U.S. District Judge Milton Shadur apologized to jurors for calling them in, but said Vrdolyak changed his mind just on Saturday.
The 69-year-old faces charges in connection with receiving a kickback in a real estate deal with attorney Stuart Levine.
"His nickname has always been Fast Eddie, that gives you the flavor," says Jay Stewart, executive director of the Better Government Association of Chicago.
The charges Vrdolyak faces stem from the same investigation that led to the fraud conviction of influence peddler Antoin "Tony" Rezko, the political fundraiser who helped to bankroll the campaigns of Sen. Barack Obama and Gov. Rod Blagojevich.
The indictment charges that the one-time Cook County Democratic chairman arranged to get a kickback for Levine in the sale of a piece of property for $15 million. The pair spilt a $1.5 million finders fee.
Levine, who was expected to be the government's star witness against Vrdolyak, pleaded guilty to mail fraud and money laundering charges involving Rezko and a plan to use political clout to squeeze various businesses for $7 million in kickbacks. Levine testified at the Rezko trial that he had been involved in several shady deals with Vrdolyak.
The indictment against Vrdolyak charges that Levine made certain that a development company would be the buyer of the property. It says Vrdolyak was to get a $1.5 million fee from the buyer and share it later with Levine.
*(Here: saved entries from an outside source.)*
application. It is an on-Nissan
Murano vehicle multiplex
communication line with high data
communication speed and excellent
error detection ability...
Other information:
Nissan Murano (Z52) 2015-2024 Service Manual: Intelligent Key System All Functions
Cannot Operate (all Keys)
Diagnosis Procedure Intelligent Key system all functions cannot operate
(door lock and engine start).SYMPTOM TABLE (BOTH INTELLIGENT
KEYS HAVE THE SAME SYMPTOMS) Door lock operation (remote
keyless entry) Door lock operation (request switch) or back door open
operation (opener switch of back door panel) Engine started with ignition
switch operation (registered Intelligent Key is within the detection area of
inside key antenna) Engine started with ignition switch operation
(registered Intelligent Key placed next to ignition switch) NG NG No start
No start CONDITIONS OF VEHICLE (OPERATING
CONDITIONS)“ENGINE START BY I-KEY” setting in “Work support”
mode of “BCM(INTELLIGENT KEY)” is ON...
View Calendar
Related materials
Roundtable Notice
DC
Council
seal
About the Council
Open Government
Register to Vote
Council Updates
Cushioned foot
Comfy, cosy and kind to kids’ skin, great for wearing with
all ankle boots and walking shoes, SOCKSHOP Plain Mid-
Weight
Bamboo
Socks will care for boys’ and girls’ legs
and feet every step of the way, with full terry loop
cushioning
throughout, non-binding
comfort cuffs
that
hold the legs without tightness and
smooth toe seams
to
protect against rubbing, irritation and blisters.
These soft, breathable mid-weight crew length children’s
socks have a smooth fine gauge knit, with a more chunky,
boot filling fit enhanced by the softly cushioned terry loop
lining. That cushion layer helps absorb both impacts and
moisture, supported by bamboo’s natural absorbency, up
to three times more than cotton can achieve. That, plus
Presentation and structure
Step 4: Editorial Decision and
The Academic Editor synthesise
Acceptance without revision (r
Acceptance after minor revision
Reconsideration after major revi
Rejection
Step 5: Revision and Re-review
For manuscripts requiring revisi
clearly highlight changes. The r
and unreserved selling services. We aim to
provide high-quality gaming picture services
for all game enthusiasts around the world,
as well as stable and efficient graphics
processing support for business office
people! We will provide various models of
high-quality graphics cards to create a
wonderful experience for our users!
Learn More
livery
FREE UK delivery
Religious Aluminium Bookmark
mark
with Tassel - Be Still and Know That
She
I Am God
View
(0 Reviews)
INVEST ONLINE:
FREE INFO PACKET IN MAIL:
Vrdolyak is charged with mail fraud, wire fraud and bribery. The fraud charges carry maximum sentences of 20 years and $250,000 fines and the bribery count carries a maximum of 10 years and a $250,000 fine. Vrdolyak would be unlikely to get anything like the maximum sentence even if convicted on all of the charges.
Defense attorney Michael Monico had previously scoffed at the government's claims.
"The allegations are not true, he did not enter into a scheme with Mr. Levine and never paid him any money or offered to pay him any money," Monico said.
Vrdolyak was leader of 29 rebellious white aldermen, remnants of the once mighty Chicago Machine, who clashed daily with Mayor Harold Washington, the favorite of black voters and of anti-Machine independents.
Washington eventually was able to command a majority on the City Council and Vrdolyak's rebellion fizzled.
Vrdolyak ran for mayor twice, lost both times, switched parties and drifted into the life of a successful deal maker.
Loyola University political scientist Alan Gitelson, a longtime student of Chicago politics, said that as an alderman Vrdolyak did much good for the community.
"He worked hard for the city and he worked hard for himself," says Gitelson. "He was concerned about the welfare of the city and he was concerned about the welfare of Ed Vrdolyak. And sometimes those things worked out very well and sometimes those things were in conflict."
Vrdolyak will be sentenced Jan. 9. He faces a maximum of five years in prison.